As Democratic Sen. Chuck Schumer gave a rousing speech urging the crowd to hold lawmakers’ “feet to the fire” to make sure they support a government-run plan as an option, a man with a bullhorn heckled, “Sen. Schumer, put single-payer back on the table, now!”
To single-payer advocates, preserving for-profit insurance in any form would be inefficient because the system would remain too fragmented.
“It’s very clear that as long as you keep the health insurance fox guarding the hen house of health care, you won’t have real reform,” said James J. Walsh, a member of Physicians for a National Health Program, who drove from Morganton, North Carolina, to attend the event.
The strong presence of single-payer advocates suggested that even among liberal activists, there are clear divisions over how to approach health care.
Howard Dean, who has been leading a national drive for a health care bill that includes a government plan, was also on hand. Before he spoke to the crowd, he told TAS in an interview that it didn’t make sense to spend $1 trillion on a health care bill that didn’t insure everybody or create a government alternative.
“If you want health care reform, you should do health care reform, and a bill that doesn’t have a public option in it is not health care reform,” Dean said.
He insisted that the plan would have the votes in the Senate. “Look, when 72 percent of the American people want something, they’ll be enough votes for it,” he said, referring to a recent New York Times/CBS poll.
But a Washington Post/ABC poll released Wednesday found that when respondents were told that some insurers would go out of business if a government-run plan passed, support for the provision dropped to 37 percent.
Thursday’s event was organized by Health Care for Americans Now, a coalition of unions and liberal groups such as MoveOn.org, ACORN, and the National Council of La Raza, who plan to spend $82 million to push their agenda.
As part of the effort, MoveOn.org released a new ad Thursday blasting Feinstein for noting the difficulty of winning enough votes to pass health care legislation.
The other factor that may determine the success of health care reform is the pesky financing issue. President Obama has promised that any health care legislation will be deficit-neutral, but so far, the Congressional Budget Office has been critical of Democratic efforts. Last week, the CBO determined that a just a portion of a bill produced by Ted Kennedy’s Senate Health, Education, Labor and Pensions Committee would add $1 trillion to the deficit. It later slapped a $1.6 trillion price tag on a draft of the Senate Finance Committee bill, forcing chairman Max Baucus to delay the bill so that he could chop its cost by $600 billion.

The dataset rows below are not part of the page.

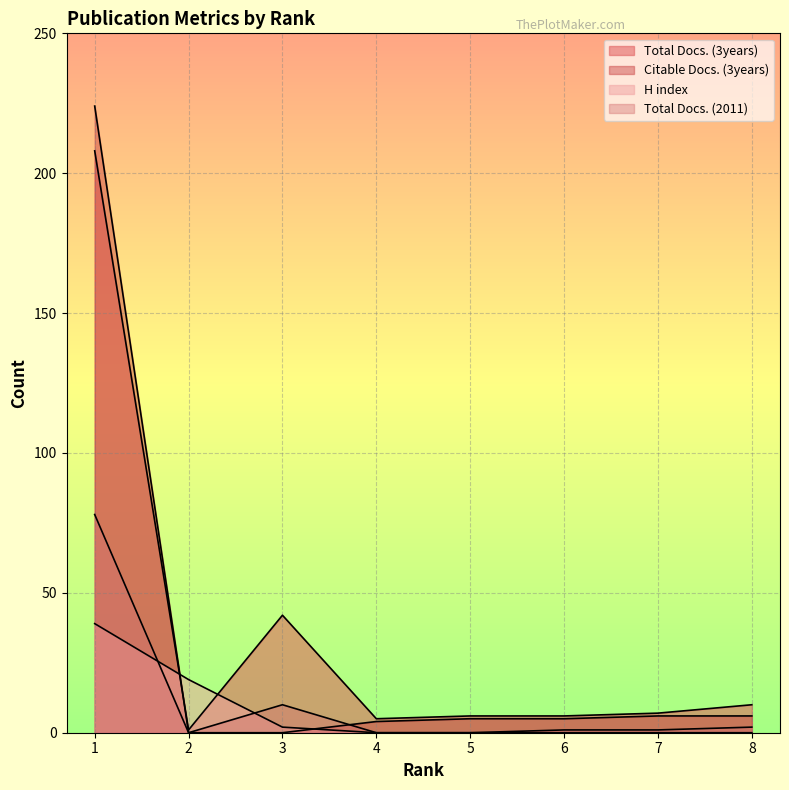

What are all the series names shown in the legend?

Total Docs. (3years), Citable Docs. (3years), H index, Total Docs. (2011)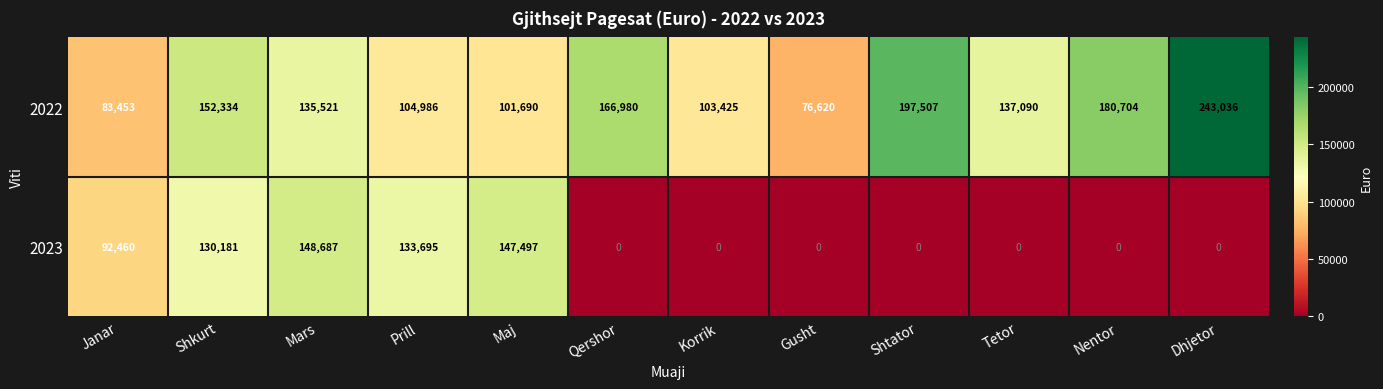

Which series changed the most between Janar and Gusht?

2023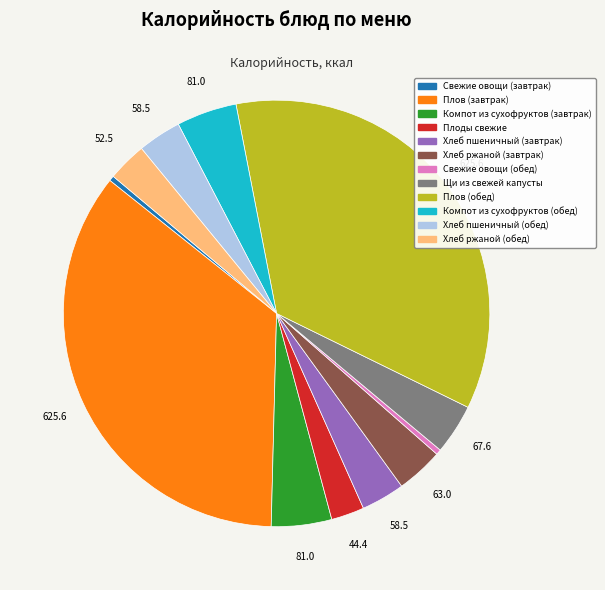

What is the ratio of the value at Плоды свежие to the value at Свежие овощи (завтрак)?

6.3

The problem is that every revenue-raising measure being considered makes some contingent of people unhappy. President Obama proposed limiting the charitable contributions deduction for wealthy Americans, but that dropped like a lead balloon in Congress. Senate Democrats are considering limiting the employer tax exclusion on health insurance, a huge pot of money, but President Obama attacked John McCain during last year’s campaign for proposing it, and unions remain strongly opposed.

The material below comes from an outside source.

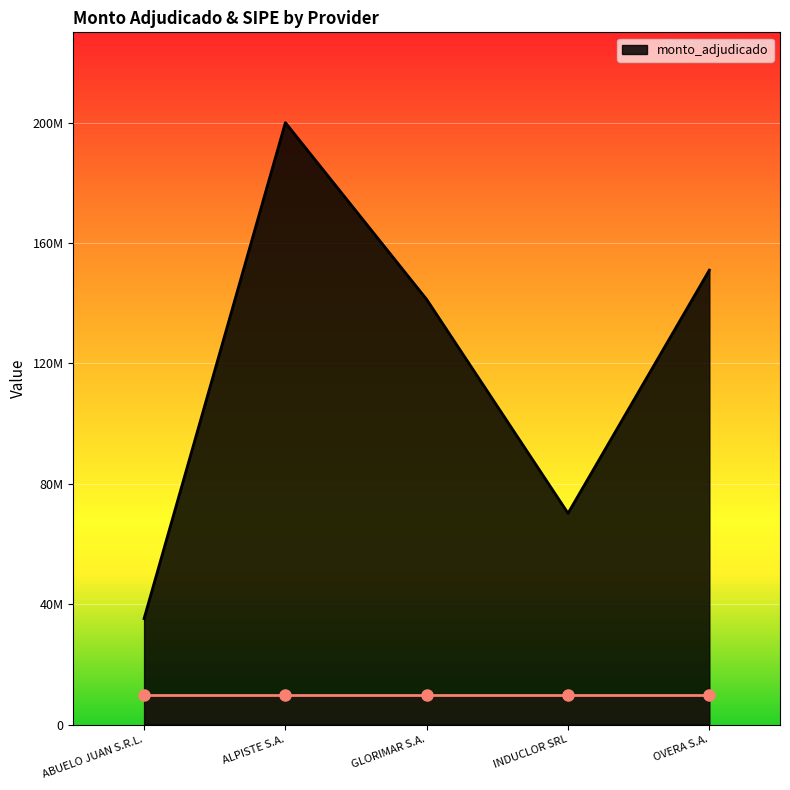

Does the chart display data point markers on the line(s)?

No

Gerald McEntee, President of the American Federation of State, County, and Municipal Employees (AFSCME), warned at Thursday’s rally that any attempt to tax employee health benefits would “turn good people against great reform.”
In the coming months, President Obama will face the most difficult legislative test of his young presidency. If he wants to get health care legislation done this year, at some point, he’s either going to have to convince moderate Democrats to abandon their reservations over the price tag and the creation of a government plan, or he’ll have to get liberals to settle for less. If both sides dig in, health reform will go down in flames once again, and Democrats won’t be able to pin the blame on Republicans.